Extracto de página ->
──────────────────────────────

El verano pasado, el Barça estuvo en conversaciones con varios entrenadores. Joan Laporta quería destituir a Ronald Koeman, una cosa que finalmente no hizo, debido a que no encontró ningún sustituto de garantías. Se especuló con múltiples nombres, entre ellos, el de Pep Guardiola, después de que la prensa filtrara que había adquirido una mansión en la ciudad condal. Pero la realidad es que en ningún momento pensaron en el de Santpedor.

Ronald Koeman/ EFE
El presidente ya sabía que no iba a ser posible sacarlo del Manchester City, y que el técnico de 51 tampoco tenía intención en regresar a la que fue su casa. En cambio, sí que intentaron seducir a Jürgen Klopp, con el que mantuvieron varias conversaciones, una cosa que no se hizo pública. Para muchos puede resultar sorprendente, pues el estilo de juego que propone el alemán es bastante diferente a la filosofía que tienen en la entidad azulgrana.

──────────────────────────────

Datos de coordenadas de puntos clave ->
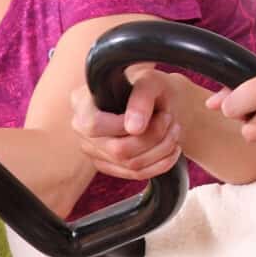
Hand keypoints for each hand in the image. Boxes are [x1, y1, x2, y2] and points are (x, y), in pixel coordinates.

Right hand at [72, 63, 183, 180]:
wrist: (153, 99)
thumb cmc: (147, 85)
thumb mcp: (148, 82)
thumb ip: (140, 99)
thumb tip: (134, 129)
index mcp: (81, 103)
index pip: (94, 126)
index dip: (125, 125)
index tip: (156, 114)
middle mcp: (81, 130)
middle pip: (117, 150)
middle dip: (154, 137)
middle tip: (170, 120)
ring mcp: (93, 151)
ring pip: (131, 165)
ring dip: (162, 149)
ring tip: (173, 130)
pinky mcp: (108, 166)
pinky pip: (136, 174)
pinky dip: (162, 163)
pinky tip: (171, 148)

──────────────────────────────

Tu objetivo -> Reproduce sin cambios el fragmento del extracto sobre los entrenadores del Barça que va de "El verano pasado, el" a "el de Santpedor.", ambos incluidos.

Respuesta al problema ->
El verano pasado, el Barça estuvo en conversaciones con varios entrenadores. Joan Laporta quería destituir a Ronald Koeman, una cosa que finalmente no hizo, debido a que no encontró ningún sustituto de garantías. Se especuló con múltiples nombres, entre ellos, el de Pep Guardiola, después de que la prensa filtrara que había adquirido una mansión en la ciudad condal. Pero la realidad es que en ningún momento pensaron en el de Santpedor.